Au labyrinthe new-yorkais, fait de briques et de pierres, Auster oppose un espace virtuel, une cité de verre où des subtils jeux de miroirs aux multiples reflets trompent à la fois personnages, narrateurs et lecteurs. Dans un décor réel, semblent déambuler des personnages irréels. On suit d’abord avec sympathie, Daniel Quinn, écrivain, qui semble parfaitement authentique bien qu’il écrive sous le nom de plume de William Wilson et pense parfois comme son personnage, le détective Max Work. Certes, Quinn nous apparaît comme un personnage énigmatique, solitaire et taciturne depuis la mort de sa femme et de son fils, ce qui renforce le sentiment de compassion à son égard, jusqu’à ce qu’il entreprenne une filature, en extorquant l’identité du prétendu détective, Paul Auster.
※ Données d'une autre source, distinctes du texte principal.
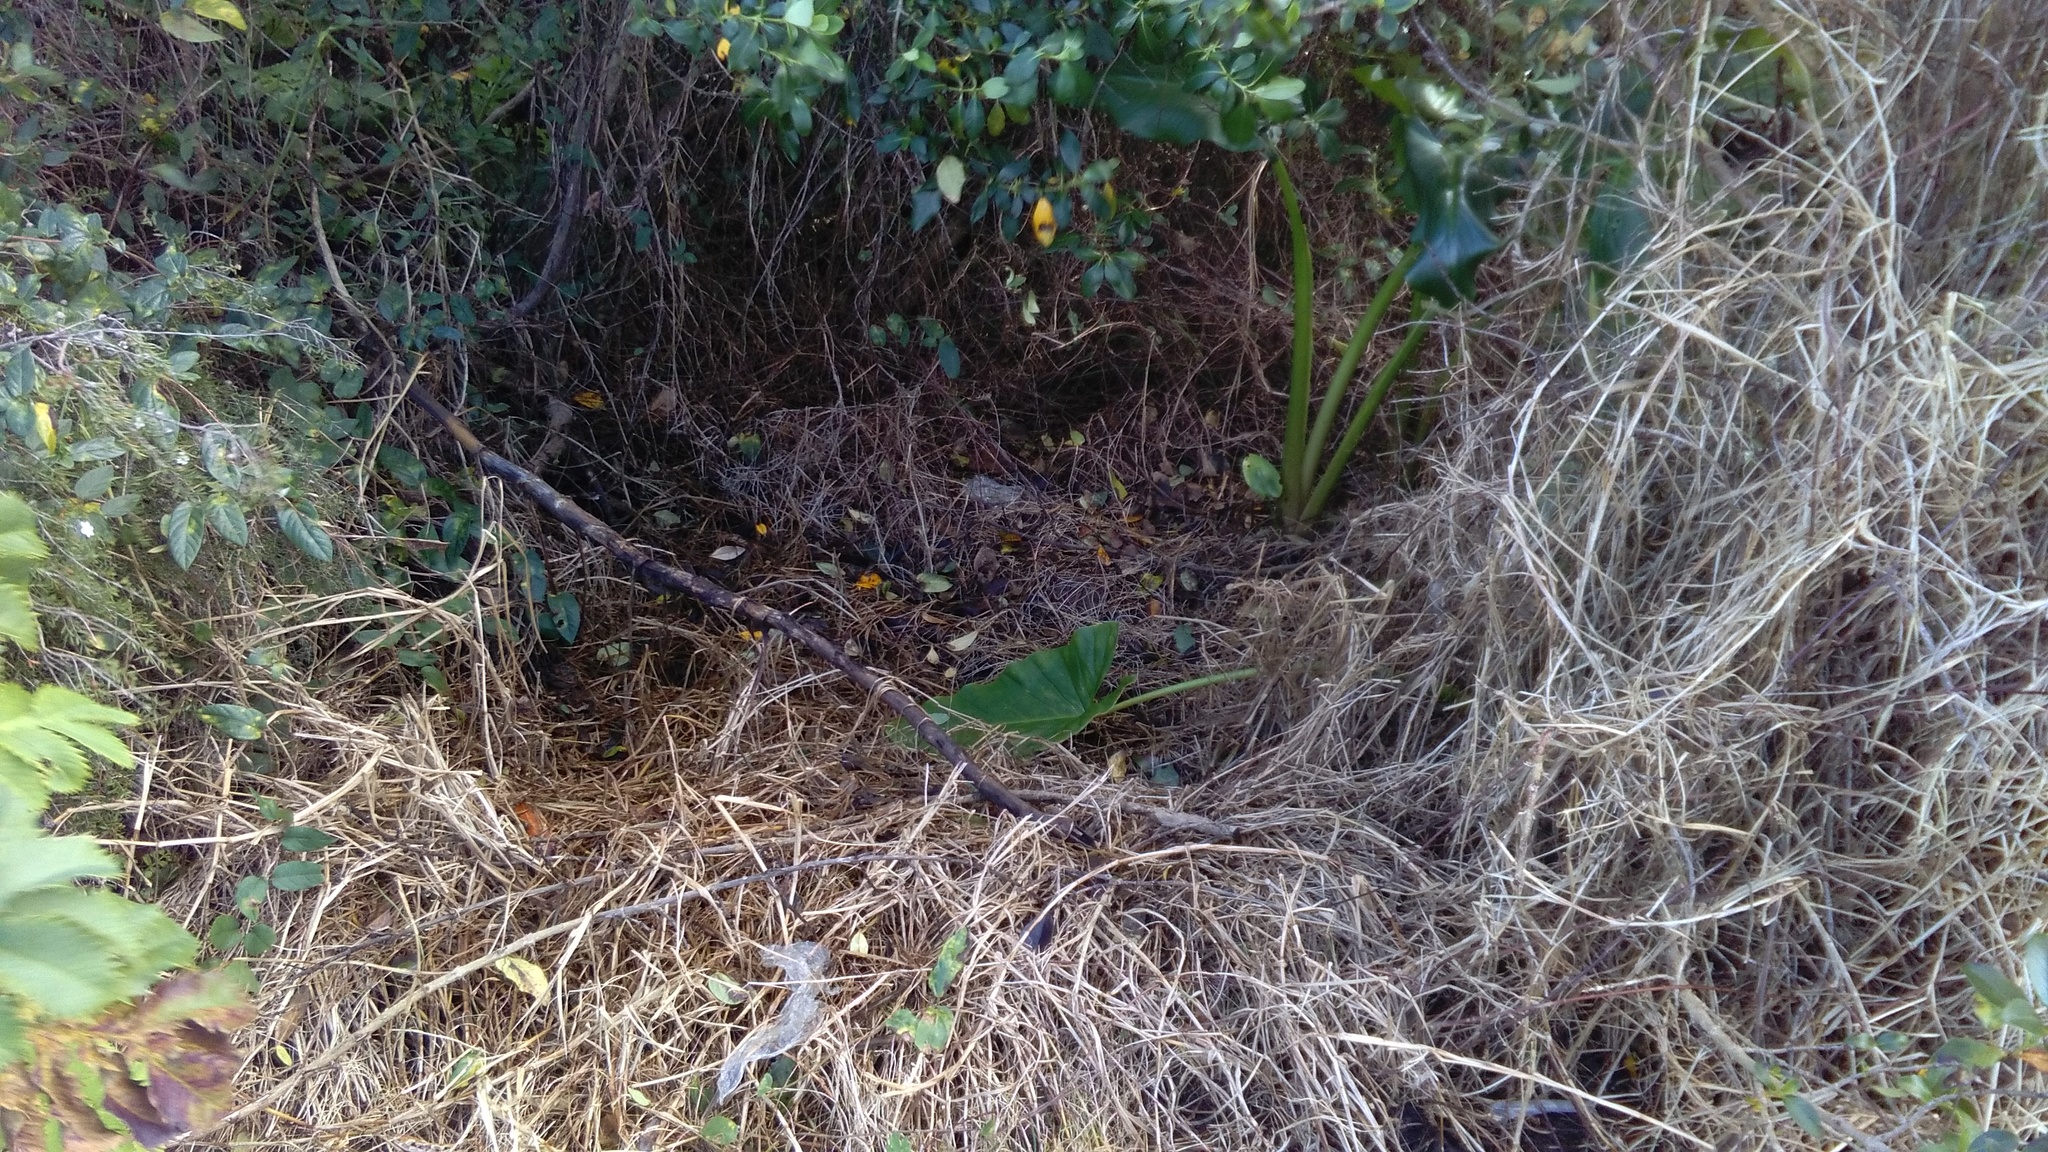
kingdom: Plantae
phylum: Tracheophyta
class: Liliopsida
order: Alismatales
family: Araceae
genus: Zantedeschia
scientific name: Zantedeschia aethiopica
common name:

Petit à petit, cette surveillance se transforme en une expédition existentielle et identitaire. L’absurdité due à la fatalité entraîne alors le héros, mû par l’obstination, vers l’évanescence, une sorte de réincarnation du petit Peter Stillman, cloîtré seul dans sa chambre par son père depuis sa prime enfance, en recevant sa nourriture par une personne qu’il ne pouvait apercevoir. Lequel a engagé Auster, détective, pour le protéger de son père Peter Stillman. Ce dernier, professeur et écrivain mystique, est sensé vouloir éliminer, dès sa sortie de prison, son propre fils responsable de son emprisonnement.. Tout au long du récit, on rencontre des personnages dont l’apparence est réelle mais qui ne sont pas ce qu’ils prétendent ou ce qu’ils sont sensés être. D’abord Peter junior, mystérieux, bouleversé, déconcertant, incohérent prétend à tout moment ne pas être le fils de Stillman.